Question

A manufacturer has 600 litres of a 12-/- solution of acid . how many litres of a 30-/- acid solution must be added to it , so that the acid content in the resulting mixture will be more than 15-/-. But less than 18-/-?
PLEASE HELP ME FRIENDS.....

Answer 1

In 600 liter acid=72 liter. Adding x litre of 30% acid means adding acid content of 0.3x. New num=72+0.3x. new den=600+x. So (72+0.3x)/(600+x)=0.15 gives x=120 liter. similarly for making it 18% we add 300 liter of 30% acid.

Answer 2

AnswEr:

Let x litres of 30% acid solution be added to 600 litres of 12% solution of acid. Then,

$\tt \: Total \: quantity \: of \: mixture = (600 + x) \: litres$

• Total acid content in the (600+x) litres of mixture -

$\rightarrow \tt \frac{30x}{100} + \frac{12}{100} \times 600$

• It is given that acid content in the resulting mixture must be more than 15% and less than 18%.

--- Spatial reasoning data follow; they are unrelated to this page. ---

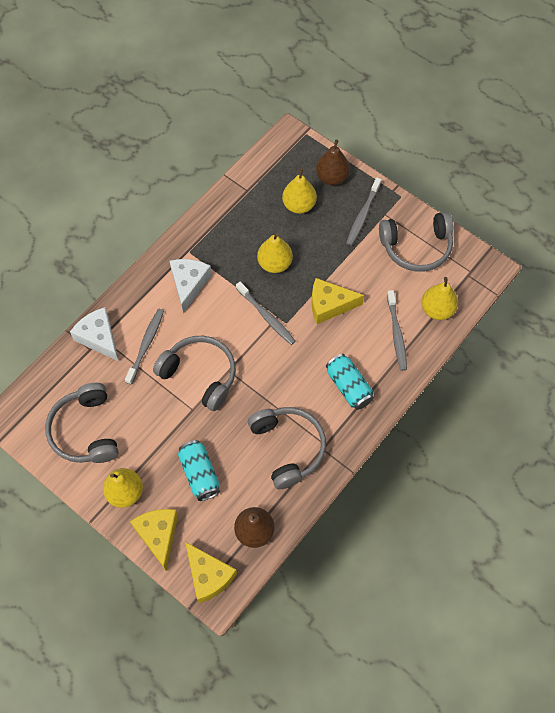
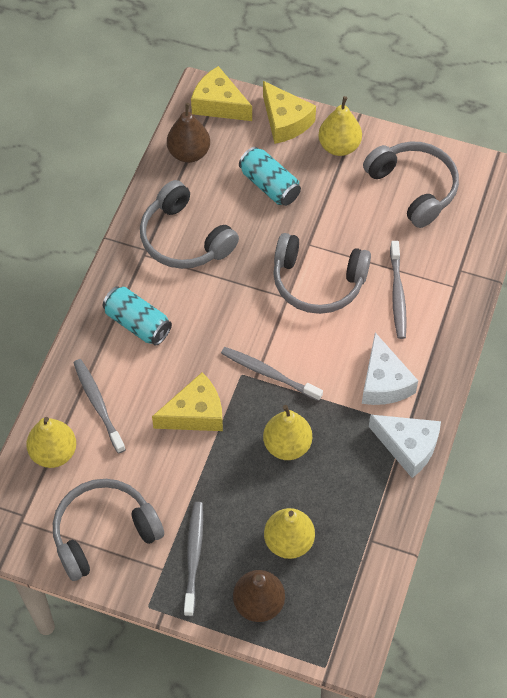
camera: 160 degrees right, 5 degrees down
white cheese [70,307,119,361] -> white cheese moved to [369,414,441,478]

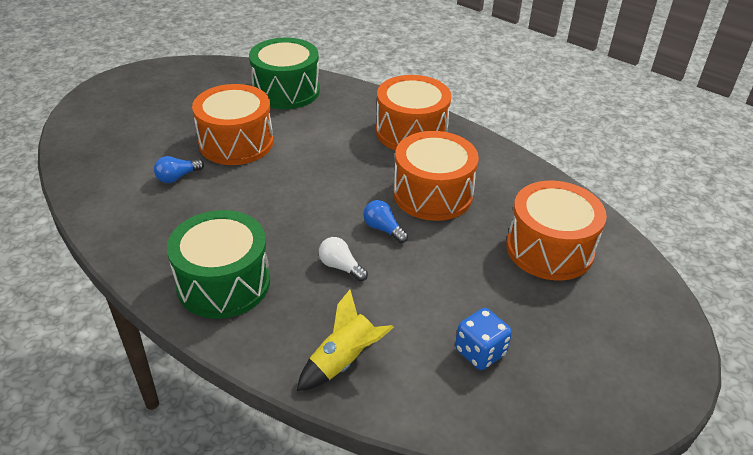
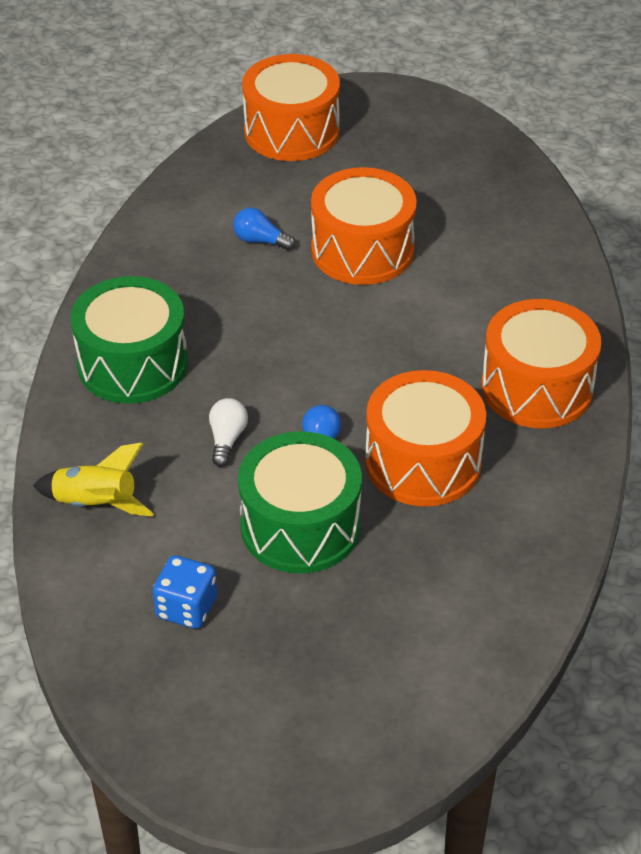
camera: 60 degrees right, 5 degrees up
green drum [249,38,320,109] -> green drum moved to [238,431,362,573]
orange drum [506,181,607,281] -> orange drum moved to [242,54,340,161]

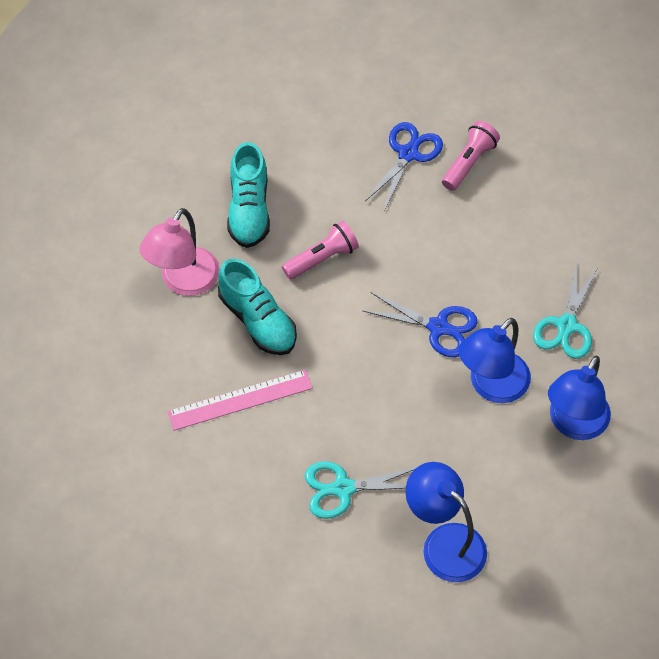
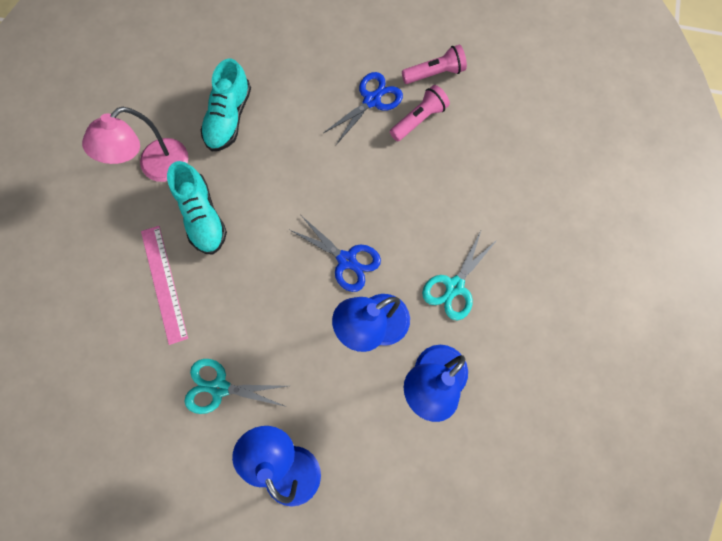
camera: 15 degrees right, 15 degrees up
pink ruler [168,370,313,431] -> pink ruler turned 75 degrees clockwise [141,226,188,345]
pink flashlight [282,221,359,280] -> pink flashlight moved to [402,44,467,84]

$\therefore \tt \: 15\% \: of \: (600 + x) < ( \frac{30x}{100} + \frac{12}{100} \times 600) \: 18\% \: of \: (600 + x) \\ \\ \rightarrow \tt \frac{15}{100} \times (600 + x) < \frac{30x}{100} + \frac{12}{100} \times 600 < \\ \tt \frac{18}{100} \times (600 + x) \\ \\ \rightarrow \tt15(600 + x) < 30x + 12 \times 600 < 18(600 + x) \\ \\ \rightarrow \tt9000 + 15x < 30x + 7200 < 10800 + 18x \\ \\ \rightarrow \tt9000 + 15x < 30x + 7200 \: \: and \: \: \\ \tt \: 30x + 7200 < 10800 + 18x \\ \\ \rightarrow \tt \: 9000 - 7200 < 30x - 15x \: \: and \: \: \\ \tt \: 30x - 18x < 10800 - 7200 \\ \\ \rightarrow \tt1800 < 15x \: \: \: and \: \: \: 12x <3 600 \\ \\ \rightarrow \tt15x > 1800 \: \: \: and \: \: \: 12x < 3600 \\ \\ \rightarrow \tt \: x > 120 \: \: \: and \: \: \: x < 300 \\ \\ \rightarrow \tt120 < x < 300$

◕ Hence, the number of litres of the 30% solution of acid must be more than 120 but less than 300.